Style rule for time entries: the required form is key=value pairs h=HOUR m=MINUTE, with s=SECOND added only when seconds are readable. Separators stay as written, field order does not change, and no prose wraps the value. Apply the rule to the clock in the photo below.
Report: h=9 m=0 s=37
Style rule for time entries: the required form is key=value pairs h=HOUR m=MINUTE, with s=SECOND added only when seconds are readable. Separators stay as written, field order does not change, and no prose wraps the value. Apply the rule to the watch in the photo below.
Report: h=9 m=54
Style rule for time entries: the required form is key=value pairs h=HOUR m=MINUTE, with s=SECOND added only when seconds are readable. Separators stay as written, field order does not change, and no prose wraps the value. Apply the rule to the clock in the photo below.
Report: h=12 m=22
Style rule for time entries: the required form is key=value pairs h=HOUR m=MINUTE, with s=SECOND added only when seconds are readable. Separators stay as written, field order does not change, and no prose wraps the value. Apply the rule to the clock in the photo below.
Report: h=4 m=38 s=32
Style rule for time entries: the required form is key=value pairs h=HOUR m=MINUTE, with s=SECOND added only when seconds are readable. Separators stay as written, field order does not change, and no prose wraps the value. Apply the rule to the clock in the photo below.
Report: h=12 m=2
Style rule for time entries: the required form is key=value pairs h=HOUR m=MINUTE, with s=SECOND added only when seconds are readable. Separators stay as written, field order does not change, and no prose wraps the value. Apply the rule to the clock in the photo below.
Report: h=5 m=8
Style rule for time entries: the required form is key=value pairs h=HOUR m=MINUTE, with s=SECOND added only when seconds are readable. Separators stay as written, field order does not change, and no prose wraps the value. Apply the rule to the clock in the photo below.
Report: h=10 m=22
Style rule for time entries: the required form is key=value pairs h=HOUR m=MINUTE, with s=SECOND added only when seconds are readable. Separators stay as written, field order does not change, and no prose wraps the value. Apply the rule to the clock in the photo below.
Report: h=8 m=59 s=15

☆ ☆ ☆ ☆

● **Directions for this task**: Reproduce all of the lines above without any changes.

● **Task response**:
Style rule for time entries: the required form is key=value pairs h=HOUR m=MINUTE, with s=SECOND added only when seconds are readable. Separators stay as written, field order does not change, and no prose wraps the value. Apply the rule to the clock in the photo below.
Report: h=9 m=0 s=37
Style rule for time entries: the required form is key=value pairs h=HOUR m=MINUTE, with s=SECOND added only when seconds are readable. Separators stay as written, field order does not change, and no prose wraps the value. Apply the rule to the watch in the photo below.
Report: h=9 m=54
Style rule for time entries: the required form is key=value pairs h=HOUR m=MINUTE, with s=SECOND added only when seconds are readable. Separators stay as written, field order does not change, and no prose wraps the value. Apply the rule to the clock in the photo below.
Report: h=12 m=22
Style rule for time entries: the required form is key=value pairs h=HOUR m=MINUTE, with s=SECOND added only when seconds are readable. Separators stay as written, field order does not change, and no prose wraps the value. Apply the rule to the clock in the photo below.
Report: h=4 m=38 s=32
Style rule for time entries: the required form is key=value pairs h=HOUR m=MINUTE, with s=SECOND added only when seconds are readable. Separators stay as written, field order does not change, and no prose wraps the value. Apply the rule to the clock in the photo below.
Report: h=12 m=2
Style rule for time entries: the required form is key=value pairs h=HOUR m=MINUTE, with s=SECOND added only when seconds are readable. Separators stay as written, field order does not change, and no prose wraps the value. Apply the rule to the clock in the photo below.
Report: h=5 m=8
Style rule for time entries: the required form is key=value pairs h=HOUR m=MINUTE, with s=SECOND added only when seconds are readable. Separators stay as written, field order does not change, and no prose wraps the value. Apply the rule to the clock in the photo below.
Report: h=10 m=22
Style rule for time entries: the required form is key=value pairs h=HOUR m=MINUTE, with s=SECOND added only when seconds are readable. Separators stay as written, field order does not change, and no prose wraps the value. Apply the rule to the clock in the photo below.
Report: h=8 m=59 s=15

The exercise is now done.